Why is Fedora not a Free GNU/Linux distributions?

Gordon Messmer yinyang at eburg.com
Thu Jul 24 18:26:33 UTC 2008


Les Mikesell wrote:
> Gordon Messmer wrote:
>>
>>> In accepting it's terms you give up your freedom to distribute any 
>>> part of the work under different terms, including any of your own 
>>> that you might want to add.
>>
>> Since you never had any such freedom under copyright law, you aren't 
>> giving anything up.
> 
> That makes no sense.  You do have the freedom and right to license your 
> own work under any terms you want.

I apologize.  I misunderstood what you wrote.  When you wrote that you 
give up the freedom to distribute "any part" of the work, I thought you 
meant "any part of your choosing".

Still, you are wrong.  The GPL grants certain rights to recipients of 
the "work as a whole".  Therefore, when I receive a GPL licensed work, I 
have all of the rights granted by the GPL to every part of the work.

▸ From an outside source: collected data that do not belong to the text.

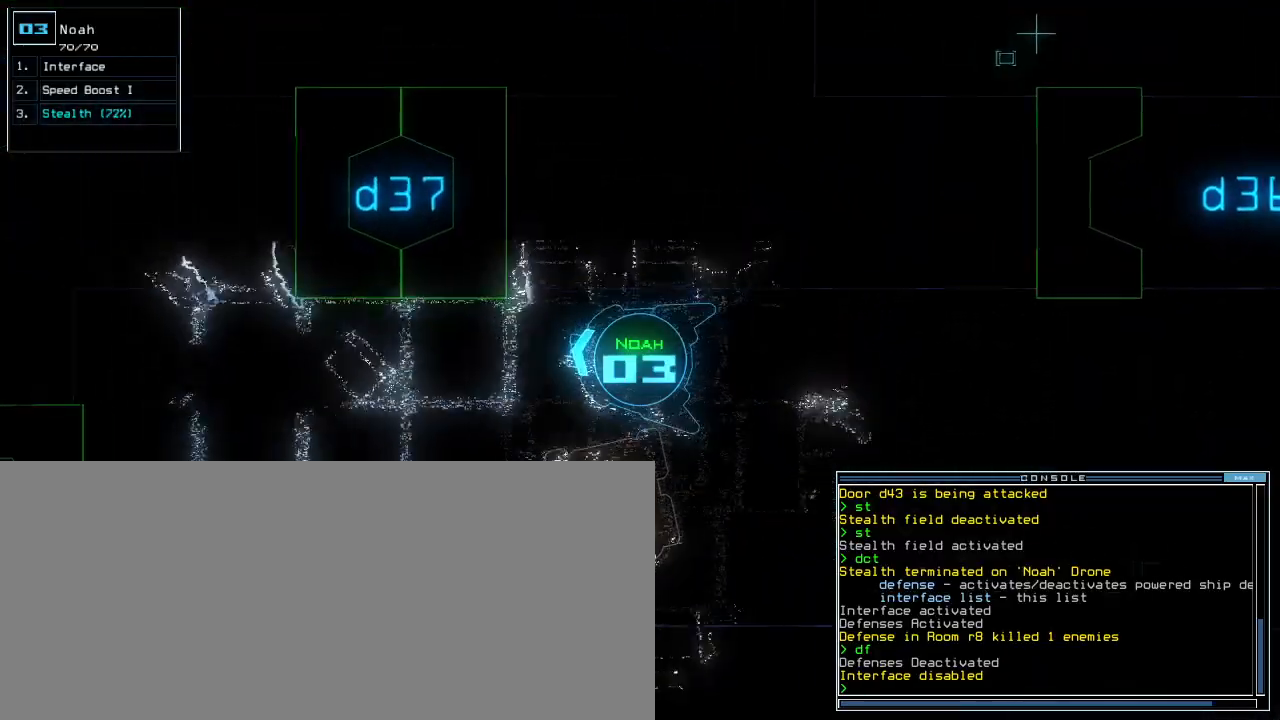
{"keys": ["up"], "events": [[33, "left", "down"], [133, "left", "up"], [367, "left", "down"], [433, "left", "up"]]}
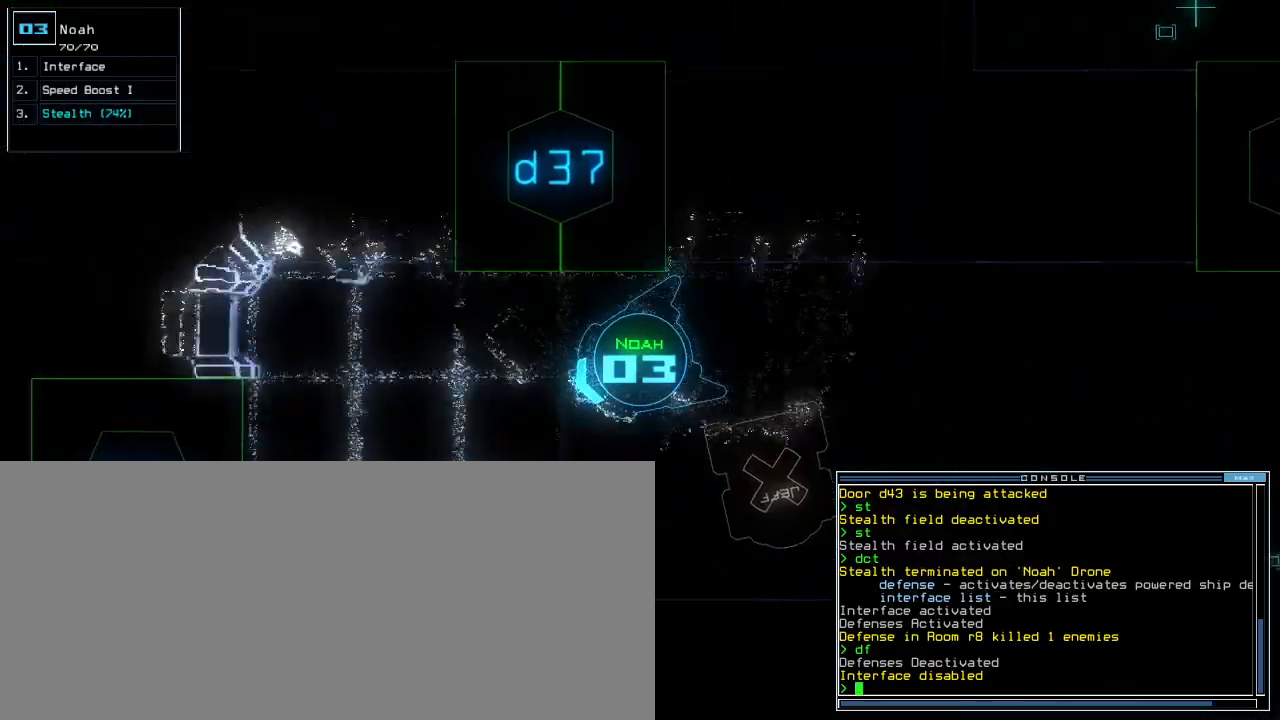
{"keys": ["left", "up"], "events": [[433, "left", "down"]]}
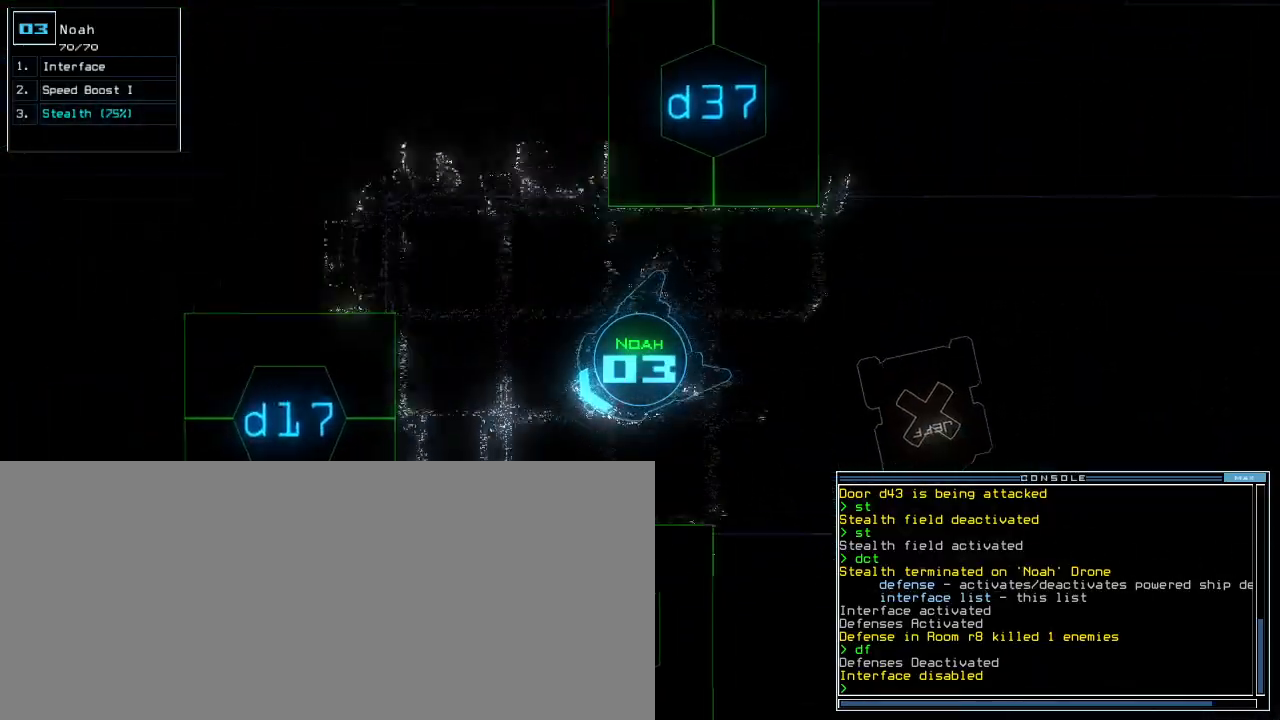
{"keys": ["left", "up"], "events": [[33, "left", "up"], [300, "left", "down"], [367, "left", "up"], [467, "left", "down"]]}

Some parts of the work may be under additional licenses, such as the BSD 
license.  If I choose to copy those portions, I may choose to do so 
under the terms of the BSD license.

I may do this because under copyright law, only the original author of a 
work may change the terms of his license, unless they specifically 
transfer copyright to another party (which hasn't happened).  Since I am 
using the BSD licensed portions independently, and not as a part of the 
"work as a whole" which is licensed under the GPL, that passage of the 
GPL license does not apply.

Your entire argument against the GPL seems to be based on the idea that 
you repeat, that the GPL replaces the terms of components which are 
included in a GPL licensed "work as a whole".  This is not the case.  I 
strongly recommend that you read:
http://www.softwarefreedom.org/resources/2007/gpl-non-gpl-collaboration.html

The first paragraph (a summary) addresses your concerns.  It illustrates 
two points:
1) you must comply with the included work's license, because it 
continues to apply when included in a GPLed work.
2) users who receive your GPLed work may extract the included work and 
reuse it according to its original license, because it continues to 
apply when included in a GPLed work.